======== Document text ========

Figures compiled by security vendor MessageLabs reveal businesses in the town are sent an average of about 400 spam emails per user per day. Curiously, just 20 miles from this godforsaken dystopia, Fareham, also in Hampshire, is the UK's least spammed town.
I was shocked to see my home borough featured in the shape of Barking, which is the UK's sixth biggest spam hotspot. I contend there's a difference between a nuisance email and a once-in-a-lifetime opportunity to pick up a batch of factory seconds routers at a rock-bottom price.
In the pot
My hat is off to sales engineer Matt Ford and his buddy Chris Marchant who raised money for a good cause last month with a gruelling and unusual record breaking stunt.
Marchant and Ford, who works for authentication vendor Signify, arrived at Cambridge's Grafton Shopping Centre on 17 September with the intention of completing the longest pool match ever played. Some 55 hours and 40 seconds later, the pair had smashed the existing mark by more than an hour and a half.
Sounds impressive, but they've obviously never played our Gordon. Seasons have come and gone while that boy lines up a pot.
Infernal affairs
Ridiculous revenue targets, an underwhelming new product line-up - channel partnerships are wont to fizzle out for numerous reasons.
But a bit of gossip doing the rounds suggests that two firms' working relationship has become strained for more salacious reasons. A sales representative from one company has allegedly mixed business and pleasure with a string of employees at another firm, jeopardising the business relationship.

======== Provided information ========

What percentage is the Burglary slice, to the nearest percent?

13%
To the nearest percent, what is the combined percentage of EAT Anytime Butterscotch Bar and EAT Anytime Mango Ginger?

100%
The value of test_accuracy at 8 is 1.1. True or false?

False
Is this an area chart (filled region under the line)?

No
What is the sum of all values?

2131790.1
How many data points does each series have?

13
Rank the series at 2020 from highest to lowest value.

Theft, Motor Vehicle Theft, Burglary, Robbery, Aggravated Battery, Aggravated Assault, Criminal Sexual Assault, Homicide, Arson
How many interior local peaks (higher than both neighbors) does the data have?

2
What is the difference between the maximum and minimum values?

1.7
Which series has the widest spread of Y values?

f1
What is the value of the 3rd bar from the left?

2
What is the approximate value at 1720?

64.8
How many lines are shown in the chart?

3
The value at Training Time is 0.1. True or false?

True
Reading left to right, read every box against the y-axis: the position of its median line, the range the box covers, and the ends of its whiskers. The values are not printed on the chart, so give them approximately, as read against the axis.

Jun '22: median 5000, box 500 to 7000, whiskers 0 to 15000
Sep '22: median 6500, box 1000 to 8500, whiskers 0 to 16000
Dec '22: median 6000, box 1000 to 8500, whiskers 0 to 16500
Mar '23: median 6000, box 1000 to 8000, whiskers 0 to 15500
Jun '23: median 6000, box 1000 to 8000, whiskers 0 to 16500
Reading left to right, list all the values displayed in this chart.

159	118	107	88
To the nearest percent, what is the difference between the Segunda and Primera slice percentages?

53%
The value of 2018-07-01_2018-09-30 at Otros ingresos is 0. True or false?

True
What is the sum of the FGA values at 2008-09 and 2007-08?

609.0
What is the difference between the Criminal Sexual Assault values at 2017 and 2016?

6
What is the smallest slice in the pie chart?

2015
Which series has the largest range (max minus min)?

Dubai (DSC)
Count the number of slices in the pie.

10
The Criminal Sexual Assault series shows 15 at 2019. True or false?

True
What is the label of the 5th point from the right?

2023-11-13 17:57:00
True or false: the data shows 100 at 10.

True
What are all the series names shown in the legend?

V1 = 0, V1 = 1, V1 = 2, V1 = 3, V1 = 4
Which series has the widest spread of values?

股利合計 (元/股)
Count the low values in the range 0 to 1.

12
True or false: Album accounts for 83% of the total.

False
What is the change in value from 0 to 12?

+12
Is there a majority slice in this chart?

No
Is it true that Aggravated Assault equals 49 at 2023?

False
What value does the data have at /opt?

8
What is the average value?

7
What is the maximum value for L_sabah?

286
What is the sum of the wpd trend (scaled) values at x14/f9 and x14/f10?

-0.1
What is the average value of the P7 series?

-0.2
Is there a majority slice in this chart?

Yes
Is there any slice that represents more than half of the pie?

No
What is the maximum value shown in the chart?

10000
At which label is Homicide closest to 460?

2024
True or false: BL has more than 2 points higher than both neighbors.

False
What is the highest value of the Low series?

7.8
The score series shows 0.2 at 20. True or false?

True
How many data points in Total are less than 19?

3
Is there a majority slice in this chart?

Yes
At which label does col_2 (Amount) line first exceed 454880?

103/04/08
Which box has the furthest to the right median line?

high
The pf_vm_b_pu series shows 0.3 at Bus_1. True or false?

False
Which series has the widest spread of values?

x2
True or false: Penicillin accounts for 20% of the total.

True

========

• Directions:
1. Copy the passage of the column verbatim, starting at "I was shocked" and ending at "and a half.".
2. Translate this sentence from the column into Spanish: "Some 55 hours and 40 seconds later, the pair had smashed the existing mark by more than an hour and a half."
3. Resume the column on spam towns and channel gossip from the point where it stops.

• List of answers:
1.
I was shocked to see my home borough featured in the shape of Barking, which is the UK's sixth biggest spam hotspot. I contend there's a difference between a nuisance email and a once-in-a-lifetime opportunity to pick up a batch of factory seconds routers at a rock-bottom price.
In the pot
My hat is off to sales engineer Matt Ford and his buddy Chris Marchant who raised money for a good cause last month with a gruelling and unusual record breaking stunt.
Marchant and Ford, who works for authentication vendor Signify, arrived at Cambridge's Grafton Shopping Centre on 17 September with the intention of completing the longest pool match ever played. Some 55 hours and 40 seconds later, the pair had smashed the existing mark by more than an hour and a half.

2. Unas 55 horas y 40 segundos después, la pareja había batido la marca existente por más de una hora y media.

3.
I can relate, as my own magnétisme animal has caused Dodgi many problems. It once proved such an obstacle that one firm severed ties with me by revealing: "the women here can't bear to be in the same room as you anymore."
This face of mine is a blessing and a curse, Dear Reader.
Chicken tonight
Despite appearances to the contrary, I'm assured it's tough being a journalist. Deadlines to meet, the phone ringing off the hook - it's all too easy to slip momentarily and say or write something you didn't quite mean to.
Though I'm sure my buddies at CRN have never had quite as bad a case of foot-in-mouth syndrome as Fox News anchorman Ernie Arnastos. The hapless journo was joking with his onscreen colleagues recently when he apparently decided to advise the weatherman to "keep plucking that chicken".
For reasons best known to himself, he opted to use the phrase as a synonym for "keep on trying". Unfortunately, the word plucking is only a couple of letters away from a word altogether less suitable for primetime broadcasting.
Arnastos has become an internet sensation and you can even buy t-shirts bearing his new and unwanted catchphrase. The next time a hack says something ill-advised to you, I urge you to cut them some slack, Dear Reader.
A man's work
It's official: men are more productive than women, despite working shorter hours. That's according to productivity enhancement vendor OfficeMetrics, who analysed working patterns in the UK over the past nine months.
Women's attempts to convince bosses that they work harder are 'superficial', the vendor said. Despite coming in earlier and working longer hours, women were found to be 94 per cent as productive as men in July.
Come to think of it, Shirl has been coming in at 7am every morning since the recession started. Although she's currently averaging four hours a day on Jonathan Ross fan sites.
Milking an idea
There is nothing worse than sharing a fridge with your workmates. Not a day goes by without someone pilfering your milk so, when you go to make yourself a much needed afternoon cuppa, there is nothing but an empty carton left.
Of course, when you demand to know who's responsible, everybody manages to find somewhere else to look to avoid answering the question. One canny lass, who I met recently on a business lunch, has found a clever way around it.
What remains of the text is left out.